A simpler and more direct approach is recommended, which can be summarized as "opening the box and checking if the cat is there."

Consider benchmarking a binary search function, fn insertion_point(xs: []const u32, x: u32) usize { ... }, using the following scaffold:

fn benchmark(arena: Allocator) !void { const element_count = try parameter("element_count", 1_000_000); const search_count = try parameter("search_count", 10_000); const elements: []const u32 = make_elements(arena, element_count); const searches: []const u32 = make_searches(arena, search_count); const start = now(); var hash: u32 = 0; for (searches) |key| { hash +%= insertion_point(elements, key); } const elapsed = now().duration_since(start); print("hash={} ", .{hash}); print("elapsed={} ", .{elapsed}); } fn parameter(comptime name: []const u8, default: u64) !u64 { const value = if (process.hasEnvVarConstant(name)) try process.parseEnvVarInt(name, u64, 10) else default; print(name ++ "={} ", .{value}); return value; }

This approach tackles compiler optimizations in two ways:

  1. Runtime Overridable Parameters: The parameter function retrieves values from environment variables, falling back to a default. Since the values can be specified at runtime, the compiler cannot assume them to be constants at compile time, effectively preventing constant folding. This also provides the added benefit of easily re-running benchmarks with different parameters without recompilation.
  2. Utilizing Computation Results: A simple "hash" (in this case, a sum of all binary search indexes) is computed and then printed.

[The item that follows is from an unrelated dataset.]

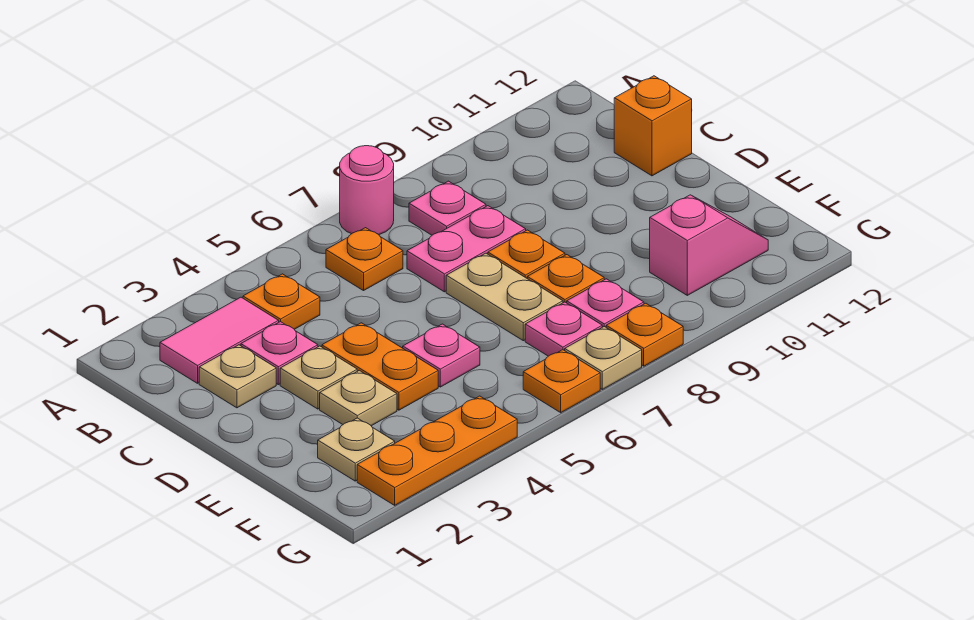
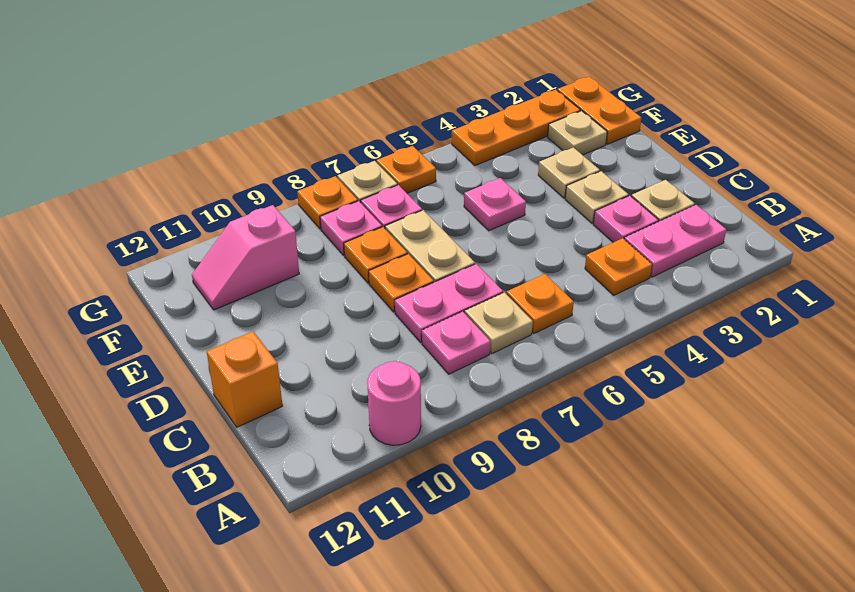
pink 1x1 round brick [340,146,394,235] -> pink 1x1 round brick moved to [367,361,421,445]
pink 1x2 tile [160,297,279,383] -> pink 1x2 plate [624,205,726,277]
none -> tan 1x1 plate [465,293,533,354]
orange 1x2 plate [322,323,438,410] -> orange 1x2 plate moved to [557,76,641,144]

By using and printing the result of the computation, the compiler is forced to execute the entire benchmark logic, preventing it from being optimized away.

Beyond ensuring accurate timing, this method offers a valuable bonus: a built-in correctness check. If an optimization introduces a bug or leads to an incorrect answer, the computed hash will immediately reflect an unexpected value, signaling an issue that might otherwise go unnoticed.

The author advises against relying on "black box" functions for future benchmarks. Instead, one should employ natural anti-optimizing-compiler remedies:

  • Make input parameters runtime overridable (with compile-time defaults).
  • Print the result (or a hash thereof).